Is there any risk of them getting excited and clicking it too much and over dosing. Are there any risks to it?
Dr. Yoo: There are three different baser sets, twenty units throughout the day, thirty units, so you cannot do too many clicks with this device. A hypoglycemia risk is not that much; you just do it before each meal. Of course if you end up losing significant weight your baser rate requirement is less. You can decrease a lower baser rate patch instead of forty units you can decrease it to thirty units patch.

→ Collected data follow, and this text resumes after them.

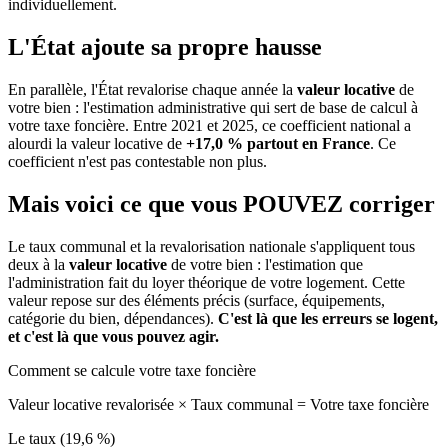
individuellement.
L'État ajoute sa propre hausse
En parallèle, l'État revalorise chaque année la
valeur locative
de
votre bien : l'estimation administrative qui sert de base de calcul à
votre taxe foncière. Entre 2021 et 2025, ce coefficient national a
alourdi la valeur locative de
+17,0 % partout en France
. Ce
coefficient n'est pas contestable non plus.
Mais voici ce que vous
POUVEZ
corriger
Le taux communal et la revalorisation nationale s'appliquent tous
deux à la
valeur locative
de votre bien : l'estimation que
l'administration fait du loyer théorique de votre logement. Cette
valeur repose sur des éléments précis (surface, équipements,
catégorie du bien, dépendances).
C'est là que les erreurs se logent,
et c'est là que vous pouvez agir.
Comment se calcule votre taxe foncière
Valeur locative revalorisée
×
Taux communal
=
Votre taxe foncière
Le taux (19,6 %)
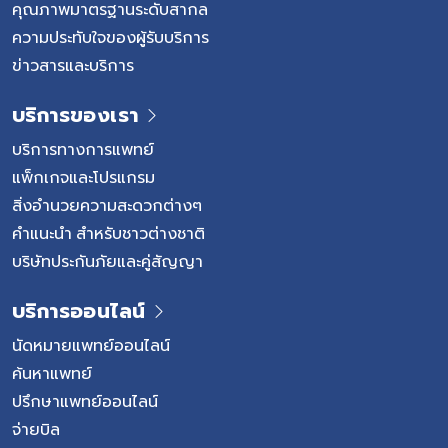
คุณภาพมาตรฐานระดับสากล
ความประทับใจของผู้รับบริการ
ข่าวสารและบริการ
บริการของเรา
บริการทางการแพทย์
แพ็กเกจและโปรแกรม
สิ่งอำนวยความสะดวกต่างๆ
คำแนะนำ สำหรับชาวต่างชาติ
บริษัทประกันภัยและคู่สัญญา
บริการออนไลน์
นัดหมายแพทย์ออนไลน์
ค้นหาแพทย์
ปรึกษาแพทย์ออนไลน์
จ่ายบิล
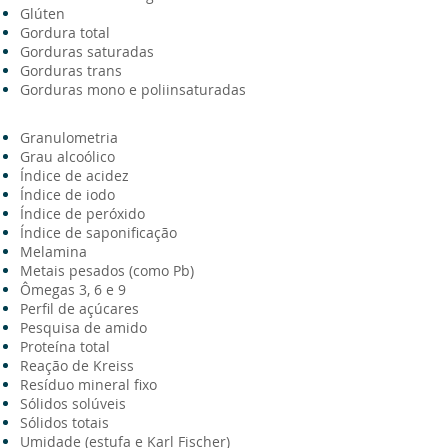
Glúten
Gordura total
Gorduras saturadas
Gorduras trans
Gorduras mono e poliinsaturadas
Granulometria
Grau alcoólico
Índice de acidez
Índice de iodo
Índice de peróxido
Índice de saponificação
Melamina
Metais pesados (como Pb)
Ômegas 3, 6 e 9
Perfil de açúcares
Pesquisa de amido
Proteína total
Reação de Kreiss
Resíduo mineral fixo
Sólidos solúveis
Sólidos totais
Umidade (estufa e Karl Fischer)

When you’re talking about the units how often do you have to switch the patch?
Dr. Yoo: Once a day.
First think in the morning?
Dr. Yoo: Once a day you just click before each meal, usually three times a day. And you can click it for snacks as well so that makes it easy.
That means you’re not bringing a cooler, what does it get rid of now that you have kind of a traveling compact on your arm with you?
Dr. Yoo: Nowadays insulin is not drawing from vile, it’s a pin. With an insulin pin you don’t need needles, you don’t need coolers; it’s much easier it’s on your arm and you don’t have to take anything.
How do patients respond when you tell them about it and say, look for you this may be the way to go? Can you tell me a little bit about patient feedback?
Dr. Yoo: They didn’t hear about that so they are very curious to know about the patch and we show them and most of the time patients are very positive as long as their insurance covers it. And most of the time it’s covered and it’s cheaper than their multiple daily injections because two insulin becomes one insulin and it covers better.
So most insurances do pick up that?
Dr. Yoo: Right.
Is there anything I didn’t ask you that you would want to make sure people would know about the patch?
Dr. Yoo: You could forget the click. You have to click each time, it’s not an automated system. Your part is the clicking before each meal but much easier than conventional shots. The patient has to do that part but their provider has to write the exact which twenty, thirty, forty veal and and how many clicks the patient has to do. Your provider will give a precise instruction and patient only does the click part.
How often do you follow them when they’re on the patch?
Dr. Yoo: Usually after getting patch we do have a system following that within a couple of weeks and then after that usually we do every three months follow up.
So most of your patients are able to do the switch?
Dr. Yoo: Yes, switch and then we do have a very good support system. And then they come in and the educator sits down for an hour or so and makes sure they understand it before they go. And their A1C usually improves very well. Every three months visit, they see improvement throughout the year.
You are seeing improvement in the A1C with patients?
Dr. Yoo: Right. As long as the patient does clicks.
About how much improvement?
Dr. Yoo: Good improvement is up to three percent. Some patients make one percent. It depends on how uncontrolled that they were before. A three percent is a significant improvement.
Who is prescribing it to patients?
Dr. Yoo: I was the initial provider that have known about veal. I have known this system for almost ten years. Since it came out. And recently I’ve been prescribing more.
Why is that? You see the need?
Dr. Yoo: Patients pick up better insurance coverage over the last several years. Before then it was a new device and the insurance doesn’t cover well, so there wasn’t much of a benefit of doing it. Even if patients want it and they cannot afford it you cannot prescribe it. But recently insurance coverage is better and patients with their daily injections.